Field of the Invention
The present invention is in the technical field of crop protection compositions which can be employed against unwanted vegetation, for example by the post-emergence method in sown and/or planted crop plants, in fruit plantations (plantation crops), on non-crop areas (e.g. squares of residential areas or industrial sites, rail tracks) and on lawns. In addition to the single application, sequential applications are also possible.
Description of Related Art
The present invention relates to a herbicide combination comprising at least two herbicides and its application for controlling unwanted vegetation, in particular a herbicide combination comprising at least pelargonic acid and at least one ALS inhibitor selected from the group consisting of iodosulfuron-methyl, foramsulfuron, mesosulfuron-methyl, flazasulfuron, amidosulfuron, ethoxysulfuron and thiencarbazone-methyl.
Herbicidally active fatty acids are known from the prior art (e.g. WO01/05472).
A compound from the substance class of the ALS inhibitors inhibits the enzyme acetolactate synthase (ALS) which is responsible for the biosynthesis of branched amino acids such as L-valine, L-leucine and L-isoleucine. Therefore, this substance class—in addition to other substance classes—is, according to its mechanism of action, assigned to the group of the ALS (acetolactate synthase) inhibitors (see also http://www.hracglobal.com/Portals/5/moaposter.pdf). The ALS inhibitors include, for example, the sulfonylureas (see also, for example, “The Pesticide Manual” 15th, Edition, British Crop Protection Council 2011). These herbicides are in particular frequently applied on fields cultivated with soybeans and cereals. Uptake of these herbicides is via the roots and leaves.
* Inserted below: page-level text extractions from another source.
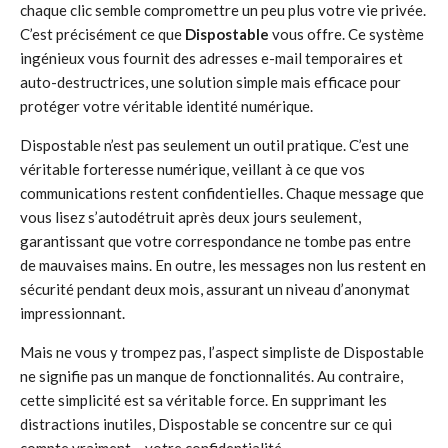
chaque clic semble compromettre un peu plus votre vie privée.
C’est précisément ce que
Dispostable
vous offre. Ce système
ingénieux vous fournit des adresses e-mail temporaires et
auto-destructrices, une solution simple mais efficace pour
protéger votre véritable identité numérique.
Dispostable n’est pas seulement un outil pratique. C’est une
véritable forteresse numérique, veillant à ce que vos
communications restent confidentielles. Chaque message que
vous lisez s’autodétruit après deux jours seulement,
garantissant que votre correspondance ne tombe pas entre
de mauvaises mains. En outre, les messages non lus restent en
sécurité pendant deux mois, assurant un niveau d’anonymat
impressionnant.
Mais ne vous y trompez pas, l’aspect simpliste de Dispostable
ne signifie pas un manque de fonctionnalités. Au contraire,
cette simplicité est sa véritable force. En supprimant les
distractions inutiles, Dispostable se concentre sur ce qui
The herbicidal activity of such herbicides against harmful plants (broad-leaved weeds, weed grasses, cyperaceae; hereinbelow together also referred to as “weed”) is already on a high level, but generally depends on the application rate, the respective preparation form, the respective harmful plants to be controlled or the spectrum of harmful plants, the climatic and soil conditions, etc. Further criteria in this context are duration of action, or the breakdown rate, of the herbicide, the general crop plant compatibility and speed of action (more rapid onset of action), the activity spectrum and behavior toward follower crops (replanting problems) or the general flexibility of application (control of weeds in their various growth stages). If appropriate, changes in the susceptibility of harmful plants, which may occur on prolonged use of the herbicides or in limited geographical regions (control of tolerant or resistant weed species), may also have to be taken into account. The compensation of losses in action in the case of individual plants by increasing the application rates of the herbicides is only possible to a certain degree, for example because such a procedure reduces the selectivity of the herbicides or because the action is not improved, even when applying higher rates.
Thus, there is frequently a need for targeted synergistic activity against specific weed species, weed control with better overall selectivity, generally lower amounts of active compounds used for equally good control results and for a reduced active compound input into the environment to avoid, for example, leaching and carry-over effects. There is also a need for developing one-shot applications to avoid labor-intensive multiple applications, and also to develop systems for controlling the rate of action, where, in addition to an initial rapid control of weeds, there is also a slow, residual control.
A possible solution to the problems mentioned above may be to provide herbicide combinations, that is mixtures of a plurality of herbicides and/or other components from the group of the agrochemically active compounds of a different type and of formulation auxiliaries and additives customary in crop protection which contribute the desired additional properties. However, in the combined use of a plurality of active compounds, there are frequently phenomena of chemical, physical or biological incompatibility, for example lack of stability in a joint formulation, decomposition of an active compound or antagonism in the biological activity of the active compounds. For these reasons, potentially suitable combinations have to be selected in a targeted manner and tested experimentally for their suitability, it not being possible to safely discount a priori negative or positive results.